* **Tarefas**
1. Responda com base no texto fornecido, uma resposta por linha, marcada com a mesma letra:
(a) Que lei municipal autorizou a criação da sociedade?
(b) De que município a sociedade integra a Administração Indireta?
(c) Segundo a última frase, a criação da entidade representa uma opção do ente público por quê?
2. Redigite, no texto fornecido, tudo o que vai de "A XXXXXXXXXXXX é" até "criação de entidade.", sem mudar nenhum caractere.

A XXXXXXXXXXXX é uma sociedade de economia mista integrante da Administração Indireta do Município de São Paulo, cuja criação foi autorizada pela Lei Municipal 7.619/1971, fixando como objetivos a execução de serviços de processamento de dados e tratamento de informações para os órgãos da Administração Direta ou Indireta do Município; na execução, mediante convênio, de serviços de processamento de dados de interesse de qualquer outra entidade ou órgão de Administração Pública; e a assessoria técnica em geral. Trata-se de uma opção do ente público pela descentralização de serviços por meio de criação de entidade.

* **Material fornecido**
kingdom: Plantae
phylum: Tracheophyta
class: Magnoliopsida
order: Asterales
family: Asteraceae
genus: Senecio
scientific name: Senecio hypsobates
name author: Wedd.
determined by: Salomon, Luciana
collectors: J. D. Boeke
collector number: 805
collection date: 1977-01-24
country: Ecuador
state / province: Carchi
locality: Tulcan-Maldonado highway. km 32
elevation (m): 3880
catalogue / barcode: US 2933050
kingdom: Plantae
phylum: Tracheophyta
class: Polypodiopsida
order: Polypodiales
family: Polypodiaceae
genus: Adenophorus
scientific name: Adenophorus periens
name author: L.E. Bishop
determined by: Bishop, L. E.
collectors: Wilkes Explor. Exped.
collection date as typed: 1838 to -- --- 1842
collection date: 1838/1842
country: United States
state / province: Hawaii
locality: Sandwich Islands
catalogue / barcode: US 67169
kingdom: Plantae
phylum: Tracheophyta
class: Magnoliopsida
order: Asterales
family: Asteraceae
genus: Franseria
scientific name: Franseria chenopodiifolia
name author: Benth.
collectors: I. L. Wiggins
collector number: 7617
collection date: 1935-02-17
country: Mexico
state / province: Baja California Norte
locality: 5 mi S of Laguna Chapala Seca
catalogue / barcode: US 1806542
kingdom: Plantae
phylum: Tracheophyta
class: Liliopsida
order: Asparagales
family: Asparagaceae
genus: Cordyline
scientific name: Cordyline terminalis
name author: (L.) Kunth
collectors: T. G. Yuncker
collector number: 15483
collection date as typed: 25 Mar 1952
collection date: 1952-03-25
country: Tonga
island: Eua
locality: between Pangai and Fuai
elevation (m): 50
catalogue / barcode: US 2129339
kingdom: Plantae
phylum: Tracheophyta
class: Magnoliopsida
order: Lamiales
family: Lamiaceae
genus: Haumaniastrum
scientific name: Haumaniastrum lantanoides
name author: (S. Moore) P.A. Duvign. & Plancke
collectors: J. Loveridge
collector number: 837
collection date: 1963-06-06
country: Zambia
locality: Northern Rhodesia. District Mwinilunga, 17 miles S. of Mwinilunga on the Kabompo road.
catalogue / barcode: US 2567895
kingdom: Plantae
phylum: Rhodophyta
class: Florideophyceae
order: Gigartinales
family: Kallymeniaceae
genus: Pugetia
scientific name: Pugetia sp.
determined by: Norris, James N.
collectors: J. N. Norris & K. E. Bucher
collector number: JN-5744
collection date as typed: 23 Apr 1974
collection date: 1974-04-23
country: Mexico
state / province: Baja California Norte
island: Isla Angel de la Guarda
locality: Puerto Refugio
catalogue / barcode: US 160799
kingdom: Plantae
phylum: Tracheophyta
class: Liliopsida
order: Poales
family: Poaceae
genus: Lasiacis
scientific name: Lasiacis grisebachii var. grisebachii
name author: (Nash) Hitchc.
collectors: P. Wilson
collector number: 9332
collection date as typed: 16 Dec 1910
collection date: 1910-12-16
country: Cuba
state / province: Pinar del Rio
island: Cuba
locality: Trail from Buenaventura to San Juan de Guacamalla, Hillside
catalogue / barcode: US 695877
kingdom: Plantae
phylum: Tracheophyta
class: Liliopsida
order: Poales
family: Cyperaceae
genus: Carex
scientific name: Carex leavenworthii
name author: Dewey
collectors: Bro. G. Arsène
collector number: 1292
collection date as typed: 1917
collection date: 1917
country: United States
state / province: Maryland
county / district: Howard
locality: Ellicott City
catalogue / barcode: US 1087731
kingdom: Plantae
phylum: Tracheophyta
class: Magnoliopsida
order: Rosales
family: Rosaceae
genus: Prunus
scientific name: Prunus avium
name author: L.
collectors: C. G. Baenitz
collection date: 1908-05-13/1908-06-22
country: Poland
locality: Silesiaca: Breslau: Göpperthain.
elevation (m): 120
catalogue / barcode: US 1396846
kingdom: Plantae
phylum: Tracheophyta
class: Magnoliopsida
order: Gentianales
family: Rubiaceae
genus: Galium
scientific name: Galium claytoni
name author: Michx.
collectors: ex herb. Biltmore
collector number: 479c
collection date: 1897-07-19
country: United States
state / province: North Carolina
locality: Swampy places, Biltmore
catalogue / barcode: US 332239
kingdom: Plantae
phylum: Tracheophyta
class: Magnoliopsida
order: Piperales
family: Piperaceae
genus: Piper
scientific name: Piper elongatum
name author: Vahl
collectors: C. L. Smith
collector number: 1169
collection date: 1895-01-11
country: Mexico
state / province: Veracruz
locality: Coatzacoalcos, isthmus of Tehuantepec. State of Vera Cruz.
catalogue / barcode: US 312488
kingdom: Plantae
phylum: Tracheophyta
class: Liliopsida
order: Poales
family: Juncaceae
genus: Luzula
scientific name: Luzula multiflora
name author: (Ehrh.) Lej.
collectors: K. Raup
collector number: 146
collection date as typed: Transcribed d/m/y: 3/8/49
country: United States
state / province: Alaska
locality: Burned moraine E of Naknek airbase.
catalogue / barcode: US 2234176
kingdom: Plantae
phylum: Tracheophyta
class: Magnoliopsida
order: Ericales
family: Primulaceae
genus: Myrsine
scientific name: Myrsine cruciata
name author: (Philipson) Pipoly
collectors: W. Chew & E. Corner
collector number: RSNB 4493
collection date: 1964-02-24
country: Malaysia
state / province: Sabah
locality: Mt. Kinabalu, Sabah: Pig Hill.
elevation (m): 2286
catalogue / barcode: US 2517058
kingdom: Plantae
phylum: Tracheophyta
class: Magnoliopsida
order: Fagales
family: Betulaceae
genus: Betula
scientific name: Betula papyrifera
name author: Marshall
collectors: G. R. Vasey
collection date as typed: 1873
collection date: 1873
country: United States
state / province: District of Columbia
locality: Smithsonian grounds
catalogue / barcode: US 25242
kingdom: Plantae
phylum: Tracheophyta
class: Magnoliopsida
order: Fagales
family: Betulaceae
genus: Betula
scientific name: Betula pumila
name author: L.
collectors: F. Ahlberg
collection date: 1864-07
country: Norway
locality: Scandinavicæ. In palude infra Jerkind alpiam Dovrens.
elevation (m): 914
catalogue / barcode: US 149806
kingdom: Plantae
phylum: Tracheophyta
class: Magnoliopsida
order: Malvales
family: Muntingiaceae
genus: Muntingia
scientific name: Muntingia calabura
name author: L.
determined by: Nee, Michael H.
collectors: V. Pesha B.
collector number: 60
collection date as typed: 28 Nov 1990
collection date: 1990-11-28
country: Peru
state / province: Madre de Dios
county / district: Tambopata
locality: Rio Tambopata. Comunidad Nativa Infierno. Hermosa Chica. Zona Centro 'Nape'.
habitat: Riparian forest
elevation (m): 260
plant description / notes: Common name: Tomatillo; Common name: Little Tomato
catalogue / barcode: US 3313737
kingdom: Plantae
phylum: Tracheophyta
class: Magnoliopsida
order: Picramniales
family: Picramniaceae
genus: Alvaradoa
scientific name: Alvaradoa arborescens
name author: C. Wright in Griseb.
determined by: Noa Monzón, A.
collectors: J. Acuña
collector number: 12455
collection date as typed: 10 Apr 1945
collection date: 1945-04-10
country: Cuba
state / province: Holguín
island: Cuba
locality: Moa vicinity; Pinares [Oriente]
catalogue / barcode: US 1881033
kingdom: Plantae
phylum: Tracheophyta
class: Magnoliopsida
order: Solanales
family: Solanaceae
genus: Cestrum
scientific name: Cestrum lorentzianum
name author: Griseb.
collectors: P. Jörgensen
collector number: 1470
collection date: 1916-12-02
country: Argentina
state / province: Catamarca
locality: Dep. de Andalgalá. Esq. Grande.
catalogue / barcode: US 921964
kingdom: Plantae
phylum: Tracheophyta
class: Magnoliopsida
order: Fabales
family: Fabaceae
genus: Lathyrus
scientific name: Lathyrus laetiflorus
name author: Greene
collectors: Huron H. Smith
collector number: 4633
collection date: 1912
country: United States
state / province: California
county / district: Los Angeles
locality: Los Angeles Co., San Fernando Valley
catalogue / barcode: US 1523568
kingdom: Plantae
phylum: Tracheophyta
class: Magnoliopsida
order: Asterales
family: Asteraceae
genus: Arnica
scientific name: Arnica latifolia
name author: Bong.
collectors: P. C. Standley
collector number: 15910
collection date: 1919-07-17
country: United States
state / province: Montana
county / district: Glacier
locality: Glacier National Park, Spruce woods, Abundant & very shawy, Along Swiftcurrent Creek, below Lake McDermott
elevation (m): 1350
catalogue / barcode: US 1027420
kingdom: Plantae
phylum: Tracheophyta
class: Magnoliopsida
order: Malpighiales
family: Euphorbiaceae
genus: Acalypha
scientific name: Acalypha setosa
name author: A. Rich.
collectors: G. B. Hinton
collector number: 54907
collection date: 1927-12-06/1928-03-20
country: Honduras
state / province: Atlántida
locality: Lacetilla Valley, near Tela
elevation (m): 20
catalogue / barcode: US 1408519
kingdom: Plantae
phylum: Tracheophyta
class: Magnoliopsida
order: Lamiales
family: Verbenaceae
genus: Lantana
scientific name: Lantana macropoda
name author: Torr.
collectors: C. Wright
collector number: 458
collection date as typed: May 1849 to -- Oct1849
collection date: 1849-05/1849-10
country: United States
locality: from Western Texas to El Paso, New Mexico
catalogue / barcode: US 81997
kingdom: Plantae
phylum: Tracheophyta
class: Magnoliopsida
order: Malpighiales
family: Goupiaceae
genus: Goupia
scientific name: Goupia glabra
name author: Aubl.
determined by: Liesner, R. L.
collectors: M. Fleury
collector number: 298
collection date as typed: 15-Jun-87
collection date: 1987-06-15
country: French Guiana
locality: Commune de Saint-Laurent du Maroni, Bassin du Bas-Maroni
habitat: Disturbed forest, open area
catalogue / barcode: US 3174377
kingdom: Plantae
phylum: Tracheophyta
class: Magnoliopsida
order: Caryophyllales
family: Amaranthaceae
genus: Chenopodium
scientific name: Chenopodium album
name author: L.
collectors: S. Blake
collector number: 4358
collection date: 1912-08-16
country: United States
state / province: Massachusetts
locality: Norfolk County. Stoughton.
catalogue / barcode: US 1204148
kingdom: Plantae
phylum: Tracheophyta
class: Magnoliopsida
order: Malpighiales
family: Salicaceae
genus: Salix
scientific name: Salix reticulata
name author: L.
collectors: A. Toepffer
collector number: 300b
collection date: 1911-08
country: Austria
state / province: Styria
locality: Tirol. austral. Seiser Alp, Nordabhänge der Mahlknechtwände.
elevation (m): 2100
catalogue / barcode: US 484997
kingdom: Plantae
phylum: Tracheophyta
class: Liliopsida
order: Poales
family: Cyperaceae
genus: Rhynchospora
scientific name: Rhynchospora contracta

* **Respostas por tarefa**
1.
(a) A Lei Municipal 7.619/1971.
(b) Do Município de São Paulo.
(c) Pela descentralização de serviços por meio de criação de entidade.

2.
A XXXXXXXXXXXX é uma sociedade de economia mista integrante da Administração Indireta do Município de São Paulo, cuja criação foi autorizada pela Lei Municipal 7.619/1971, fixando como objetivos a execução de serviços de processamento de dados e tratamento de informações para os órgãos da Administração Direta ou Indireta do Município; na execução, mediante convênio, de serviços de processamento de dados de interesse de qualquer outra entidade ou órgão de Administração Pública; e a assessoria técnica em geral. Trata-se de uma opção do ente público pela descentralização de serviços por meio de criação de entidade.